Updated: Sep 29, 2022

[New article] Abstract. Hannah Arendt has been criticised for the sharp distinction she drew between the social and political realms, and her application of this distinction to schools. In this paper, I demonstrate that this distinction can be interpreted as a heuristic that Arendt developed to address a tension that she had encountered in her attempt to understand childhood. She understood schools to be spaces that could prepare children for citizenship. However, she also recognised that attempts to prepare children for citizenship threatened two characteristics of childhood: their vulnerability and their natality. Arendt's heuristic can be fruitful for addressing dilemmas in citizenship education in ethnoculturally plural contexts.


This article is forthcoming in the Journal of Philosophy of Education. DOI: 10.1111/1467-9752.12577


Update, 29 October 2021: The article is finally out, and open access.

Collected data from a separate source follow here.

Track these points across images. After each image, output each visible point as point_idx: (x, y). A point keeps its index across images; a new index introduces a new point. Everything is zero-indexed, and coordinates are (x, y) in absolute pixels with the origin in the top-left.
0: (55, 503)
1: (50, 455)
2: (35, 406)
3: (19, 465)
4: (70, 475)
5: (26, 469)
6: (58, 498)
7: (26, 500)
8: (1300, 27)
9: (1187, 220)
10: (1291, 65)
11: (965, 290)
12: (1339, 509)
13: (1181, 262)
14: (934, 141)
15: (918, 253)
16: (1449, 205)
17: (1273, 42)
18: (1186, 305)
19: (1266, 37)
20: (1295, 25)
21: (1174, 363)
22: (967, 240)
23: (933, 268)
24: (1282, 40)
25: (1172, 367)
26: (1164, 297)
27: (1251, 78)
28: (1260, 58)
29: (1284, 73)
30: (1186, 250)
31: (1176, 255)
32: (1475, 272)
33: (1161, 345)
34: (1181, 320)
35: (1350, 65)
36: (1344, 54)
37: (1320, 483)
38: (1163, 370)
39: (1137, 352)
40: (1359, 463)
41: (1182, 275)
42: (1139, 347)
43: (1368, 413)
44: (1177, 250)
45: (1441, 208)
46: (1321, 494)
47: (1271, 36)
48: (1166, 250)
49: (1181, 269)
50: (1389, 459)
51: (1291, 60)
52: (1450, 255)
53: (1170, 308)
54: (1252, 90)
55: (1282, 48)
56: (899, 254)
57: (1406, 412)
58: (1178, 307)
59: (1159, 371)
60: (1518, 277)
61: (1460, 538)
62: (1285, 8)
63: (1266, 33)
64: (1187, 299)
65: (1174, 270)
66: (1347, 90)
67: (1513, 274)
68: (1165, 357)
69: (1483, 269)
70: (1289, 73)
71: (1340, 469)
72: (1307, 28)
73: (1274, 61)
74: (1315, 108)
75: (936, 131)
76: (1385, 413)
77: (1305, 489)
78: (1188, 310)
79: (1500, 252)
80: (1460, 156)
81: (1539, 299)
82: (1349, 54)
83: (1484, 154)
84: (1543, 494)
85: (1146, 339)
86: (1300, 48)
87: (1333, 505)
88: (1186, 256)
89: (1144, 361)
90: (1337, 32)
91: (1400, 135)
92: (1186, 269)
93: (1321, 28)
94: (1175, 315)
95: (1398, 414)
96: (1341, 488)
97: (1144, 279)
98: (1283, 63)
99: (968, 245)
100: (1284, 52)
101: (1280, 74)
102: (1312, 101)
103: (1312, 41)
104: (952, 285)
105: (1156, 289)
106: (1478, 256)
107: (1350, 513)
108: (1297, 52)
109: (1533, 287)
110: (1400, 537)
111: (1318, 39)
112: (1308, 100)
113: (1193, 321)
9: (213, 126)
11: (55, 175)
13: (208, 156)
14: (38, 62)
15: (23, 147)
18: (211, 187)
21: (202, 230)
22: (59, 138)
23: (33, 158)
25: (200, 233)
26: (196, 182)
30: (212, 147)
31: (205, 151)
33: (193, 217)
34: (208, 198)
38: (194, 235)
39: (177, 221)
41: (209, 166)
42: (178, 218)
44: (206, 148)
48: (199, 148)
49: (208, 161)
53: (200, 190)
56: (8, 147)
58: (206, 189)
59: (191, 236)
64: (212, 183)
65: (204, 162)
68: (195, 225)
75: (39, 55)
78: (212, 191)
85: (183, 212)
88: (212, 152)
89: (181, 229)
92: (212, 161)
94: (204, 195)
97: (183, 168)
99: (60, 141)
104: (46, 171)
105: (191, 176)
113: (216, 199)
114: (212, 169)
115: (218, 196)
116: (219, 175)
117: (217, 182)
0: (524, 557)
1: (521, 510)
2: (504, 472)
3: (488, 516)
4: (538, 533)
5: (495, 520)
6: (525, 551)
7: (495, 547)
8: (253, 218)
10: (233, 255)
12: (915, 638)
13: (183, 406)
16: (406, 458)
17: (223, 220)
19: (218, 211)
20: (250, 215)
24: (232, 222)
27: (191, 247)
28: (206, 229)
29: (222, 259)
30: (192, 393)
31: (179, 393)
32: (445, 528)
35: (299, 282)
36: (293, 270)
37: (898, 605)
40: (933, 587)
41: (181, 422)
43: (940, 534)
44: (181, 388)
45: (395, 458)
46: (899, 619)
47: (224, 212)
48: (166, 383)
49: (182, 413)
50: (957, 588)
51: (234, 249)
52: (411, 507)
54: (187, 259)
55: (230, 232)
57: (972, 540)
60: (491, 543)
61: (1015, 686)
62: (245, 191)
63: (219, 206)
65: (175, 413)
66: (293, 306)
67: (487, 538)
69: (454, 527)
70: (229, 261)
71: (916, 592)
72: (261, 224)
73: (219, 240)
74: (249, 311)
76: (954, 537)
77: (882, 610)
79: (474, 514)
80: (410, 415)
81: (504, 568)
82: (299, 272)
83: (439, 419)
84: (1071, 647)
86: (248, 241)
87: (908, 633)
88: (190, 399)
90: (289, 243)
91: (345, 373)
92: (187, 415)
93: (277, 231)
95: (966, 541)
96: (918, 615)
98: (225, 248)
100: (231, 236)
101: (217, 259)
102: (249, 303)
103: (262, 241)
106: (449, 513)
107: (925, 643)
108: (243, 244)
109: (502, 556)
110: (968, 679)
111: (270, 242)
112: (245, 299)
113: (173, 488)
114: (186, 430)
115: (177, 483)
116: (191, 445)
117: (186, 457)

As a preview, here is the first paragraph of the article proper:

Of all of Hannah Arendt's essays, ‘Reflections on Little Rock’ (1959b) is one of the most controversial, and was so from the very beginning. The essay was originally commissioned by the editors of the Jewish magazine Commentary in 1957, who then had second thoughts about printing it. By the time it was finally published in a different magazine (Dissent) in 1959, it had already been indirectly criticised by Sidney Hook (1958) in a separate pamphlet, and it was published alongside two essays also criticising the piece—from Daniel Spitz and Melvin Tumin, respectively. ‘Reflections’ is remarkable, then, in that even before the public had read the first word of Arendt's piece, three critiques of the essay had already been printed.